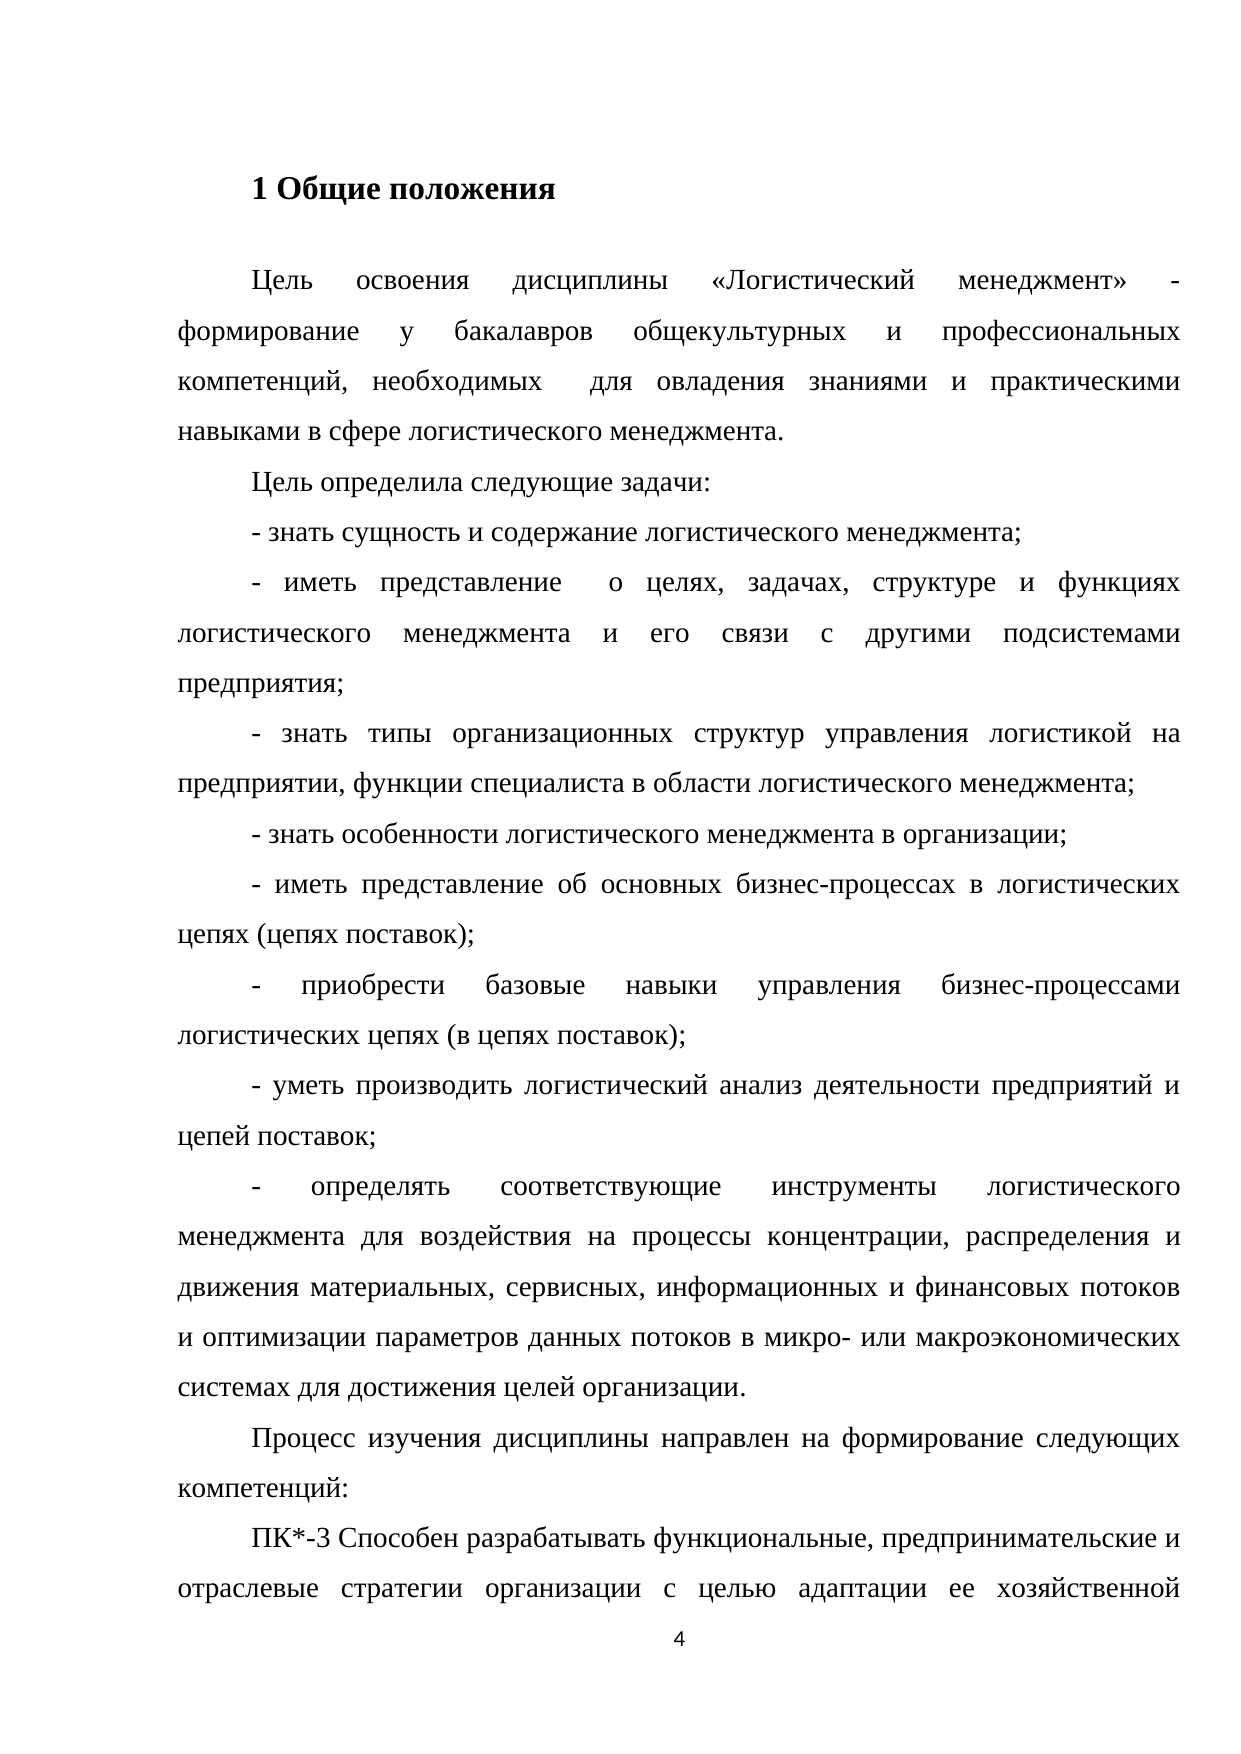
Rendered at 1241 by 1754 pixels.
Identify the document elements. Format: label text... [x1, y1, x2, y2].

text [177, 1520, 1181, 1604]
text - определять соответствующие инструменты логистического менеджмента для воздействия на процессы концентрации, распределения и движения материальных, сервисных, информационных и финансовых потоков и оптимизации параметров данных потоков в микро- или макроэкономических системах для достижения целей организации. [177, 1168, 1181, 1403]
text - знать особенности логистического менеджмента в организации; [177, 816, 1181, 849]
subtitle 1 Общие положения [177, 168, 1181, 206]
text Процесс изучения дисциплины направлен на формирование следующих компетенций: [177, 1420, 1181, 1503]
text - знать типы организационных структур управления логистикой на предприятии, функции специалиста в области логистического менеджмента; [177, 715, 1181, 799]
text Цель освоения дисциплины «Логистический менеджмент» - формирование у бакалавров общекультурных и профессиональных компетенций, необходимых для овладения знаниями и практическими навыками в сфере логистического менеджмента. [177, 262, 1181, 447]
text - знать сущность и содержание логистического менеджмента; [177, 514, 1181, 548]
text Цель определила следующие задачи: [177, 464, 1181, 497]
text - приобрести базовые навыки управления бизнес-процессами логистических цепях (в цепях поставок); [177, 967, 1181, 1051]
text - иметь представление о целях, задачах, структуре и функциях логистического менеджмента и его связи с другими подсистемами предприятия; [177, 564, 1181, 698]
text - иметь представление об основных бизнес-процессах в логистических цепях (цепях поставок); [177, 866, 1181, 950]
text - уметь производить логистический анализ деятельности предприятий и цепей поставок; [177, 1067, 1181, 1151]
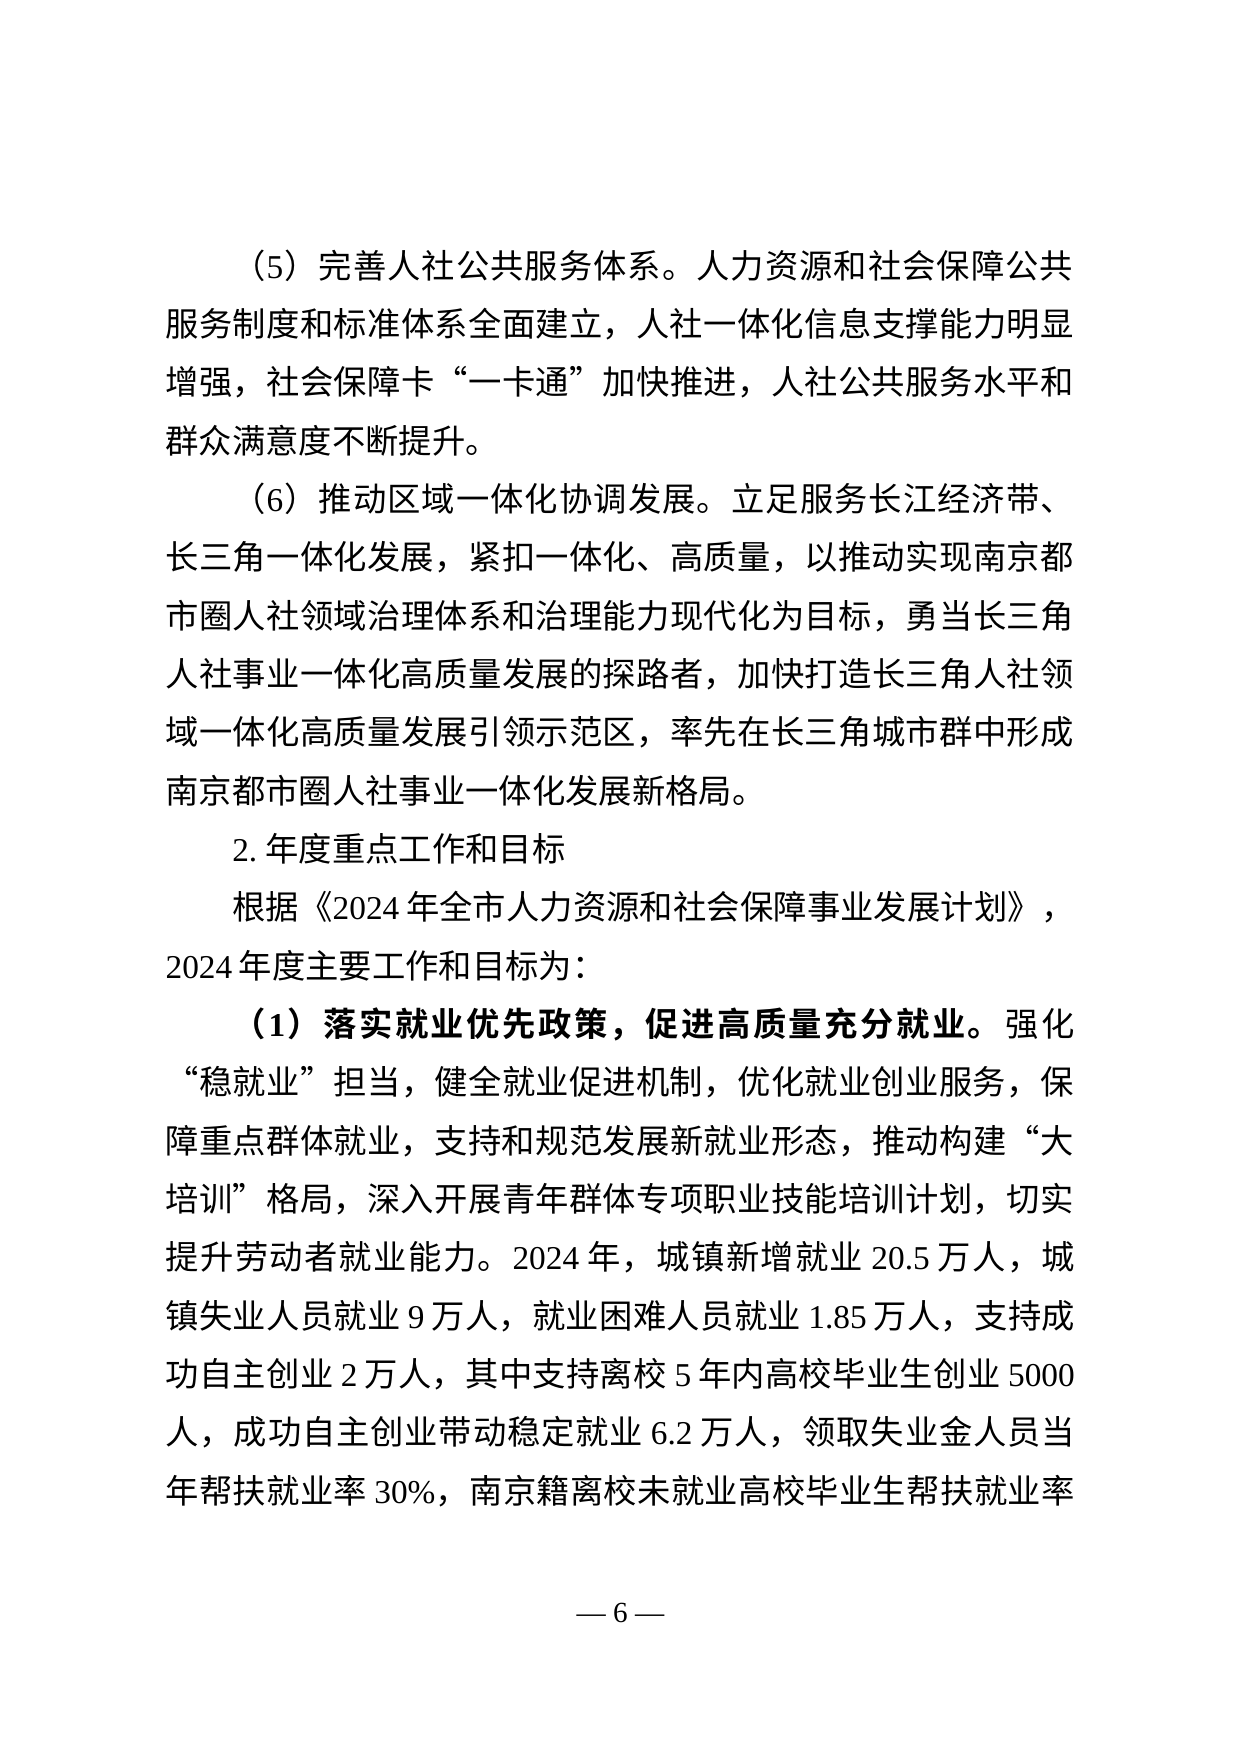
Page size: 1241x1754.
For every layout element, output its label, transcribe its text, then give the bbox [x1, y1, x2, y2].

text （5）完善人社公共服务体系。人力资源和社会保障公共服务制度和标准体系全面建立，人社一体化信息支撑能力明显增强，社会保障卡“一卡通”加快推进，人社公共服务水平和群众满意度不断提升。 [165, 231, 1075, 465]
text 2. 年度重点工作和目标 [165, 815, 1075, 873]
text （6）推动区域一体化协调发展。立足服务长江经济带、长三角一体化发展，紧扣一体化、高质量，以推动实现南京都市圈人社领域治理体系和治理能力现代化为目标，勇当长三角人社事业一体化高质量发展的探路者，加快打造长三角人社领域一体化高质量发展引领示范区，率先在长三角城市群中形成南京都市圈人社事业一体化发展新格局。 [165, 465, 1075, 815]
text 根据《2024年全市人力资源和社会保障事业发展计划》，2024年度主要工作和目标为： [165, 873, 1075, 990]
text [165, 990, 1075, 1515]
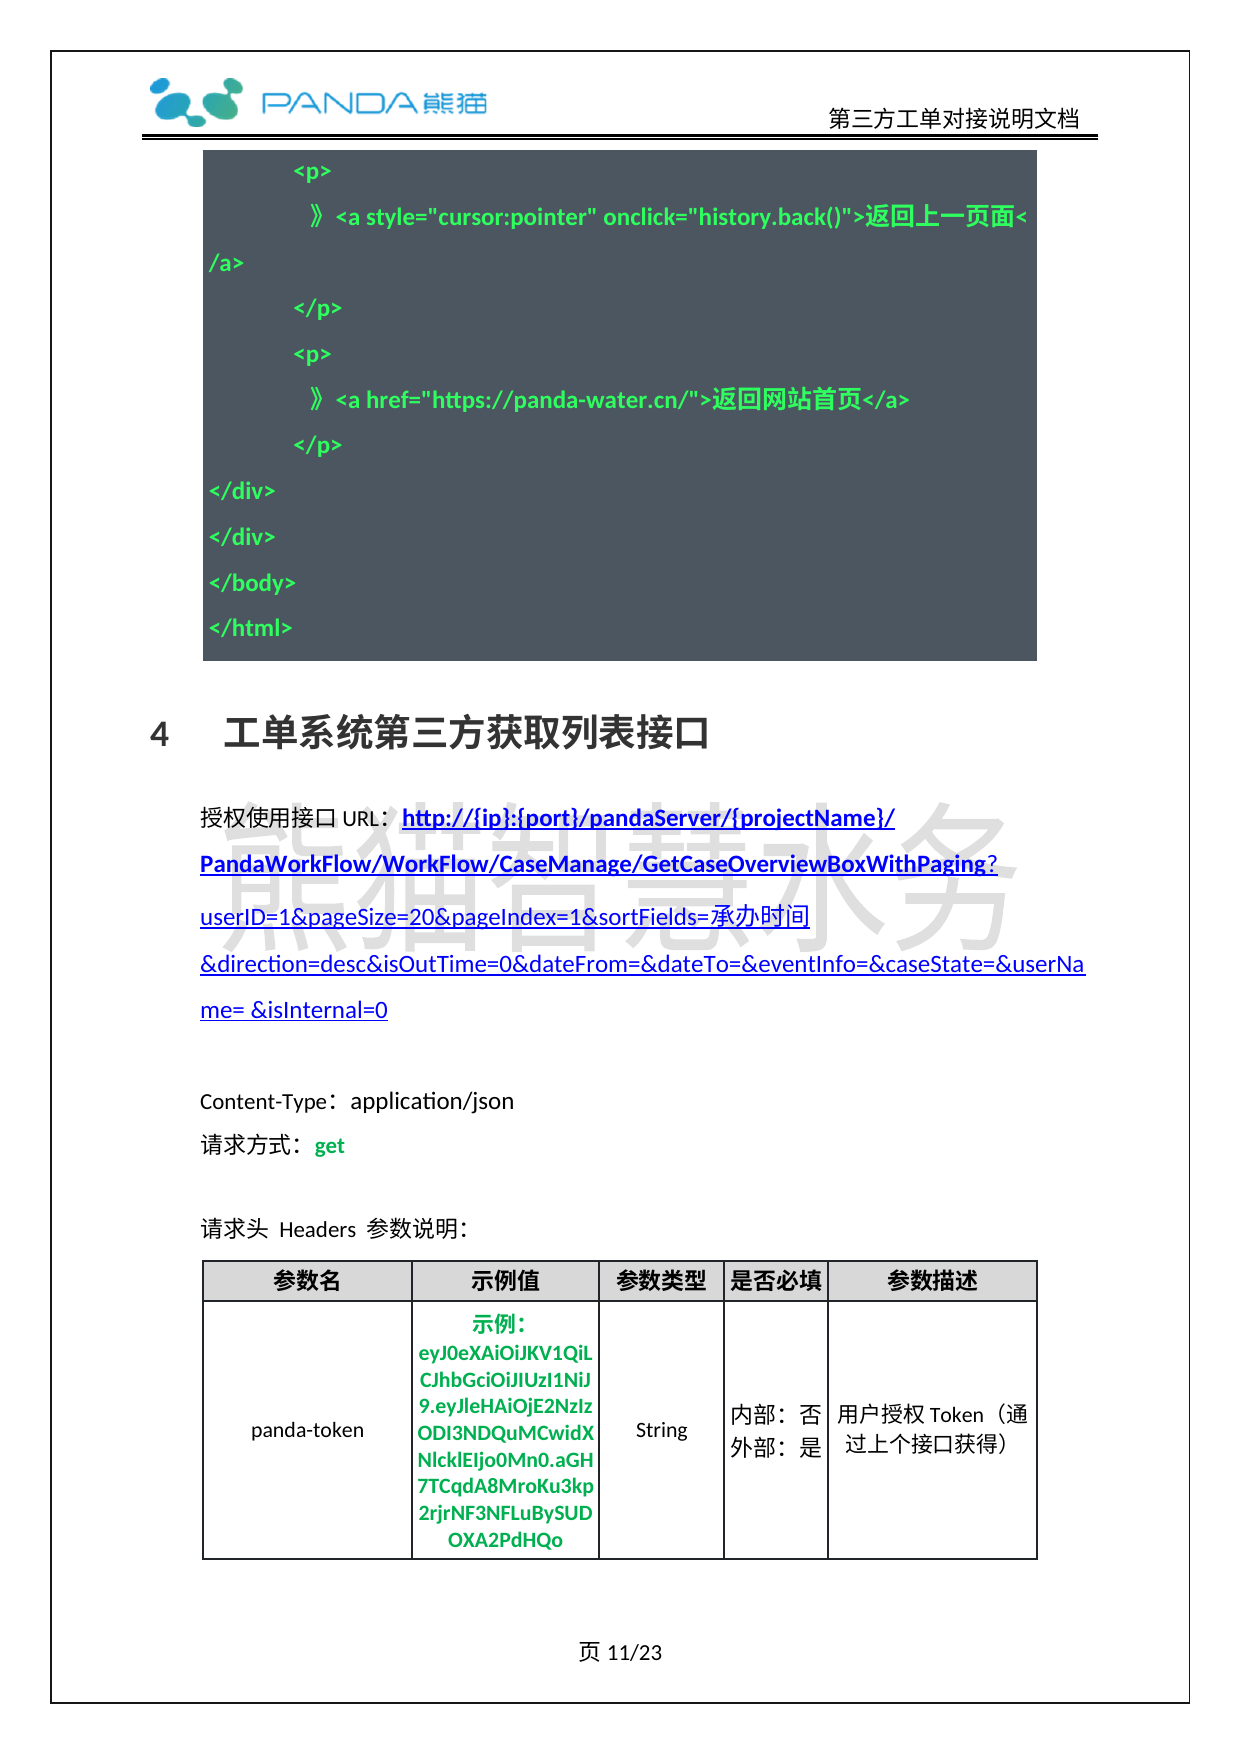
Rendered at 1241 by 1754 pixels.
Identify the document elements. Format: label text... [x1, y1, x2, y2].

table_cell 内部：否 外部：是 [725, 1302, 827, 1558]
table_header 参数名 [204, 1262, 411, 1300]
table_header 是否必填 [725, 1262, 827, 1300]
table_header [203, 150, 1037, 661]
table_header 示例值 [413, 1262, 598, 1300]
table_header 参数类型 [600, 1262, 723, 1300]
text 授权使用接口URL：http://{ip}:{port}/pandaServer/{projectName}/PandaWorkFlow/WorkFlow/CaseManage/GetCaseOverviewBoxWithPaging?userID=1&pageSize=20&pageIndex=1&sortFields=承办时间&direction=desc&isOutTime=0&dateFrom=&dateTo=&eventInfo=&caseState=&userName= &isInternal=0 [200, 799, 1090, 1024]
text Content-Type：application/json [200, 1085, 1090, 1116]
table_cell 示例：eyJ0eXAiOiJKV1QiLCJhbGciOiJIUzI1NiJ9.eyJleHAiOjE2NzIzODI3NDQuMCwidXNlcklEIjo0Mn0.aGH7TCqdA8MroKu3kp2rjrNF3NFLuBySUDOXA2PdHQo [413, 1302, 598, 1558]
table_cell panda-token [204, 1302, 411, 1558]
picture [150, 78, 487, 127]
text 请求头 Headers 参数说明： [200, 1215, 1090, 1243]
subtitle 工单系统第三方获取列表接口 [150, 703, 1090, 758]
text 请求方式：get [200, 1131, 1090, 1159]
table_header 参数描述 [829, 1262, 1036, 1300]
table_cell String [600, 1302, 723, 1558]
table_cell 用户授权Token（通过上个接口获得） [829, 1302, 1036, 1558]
+===+
◆ **ABOUT THIS TASK**
Which lines run from the one containing "table_header [203, 150, 1037, 661]" to the end of the entries above? Quote exactly those, and only those.

◆ **FINAL ANSWER**
table_header [203, 150, 1037, 661]
table_header 示例值 [413, 1262, 598, 1300]
table_header 参数类型 [600, 1262, 723, 1300]
text 授权使用接口URL：http://{ip}:{port}/pandaServer/{projectName}/PandaWorkFlow/WorkFlow/CaseManage/GetCaseOverviewBoxWithPaging?userID=1&pageSize=20&pageIndex=1&sortFields=承办时间&direction=desc&isOutTime=0&dateFrom=&dateTo=&eventInfo=&caseState=&userName= &isInternal=0 [200, 799, 1090, 1024]
text Content-Type：application/json [200, 1085, 1090, 1116]
table_cell 示例：eyJ0eXAiOiJKV1QiLCJhbGciOiJIUzI1NiJ9.eyJleHAiOjE2NzIzODI3NDQuMCwidXNlcklEIjo0Mn0.aGH7TCqdA8MroKu3kp2rjrNF3NFLuBySUDOXA2PdHQo [413, 1302, 598, 1558]
table_cell panda-token [204, 1302, 411, 1558]
picture [150, 78, 487, 127]
text 请求头 Headers 参数说明： [200, 1215, 1090, 1243]
subtitle 工单系统第三方获取列表接口 [150, 703, 1090, 758]
text 请求方式：get [200, 1131, 1090, 1159]
table_header 参数描述 [829, 1262, 1036, 1300]
table_cell String [600, 1302, 723, 1558]
table_cell 用户授权Token（通过上个接口获得） [829, 1302, 1036, 1558]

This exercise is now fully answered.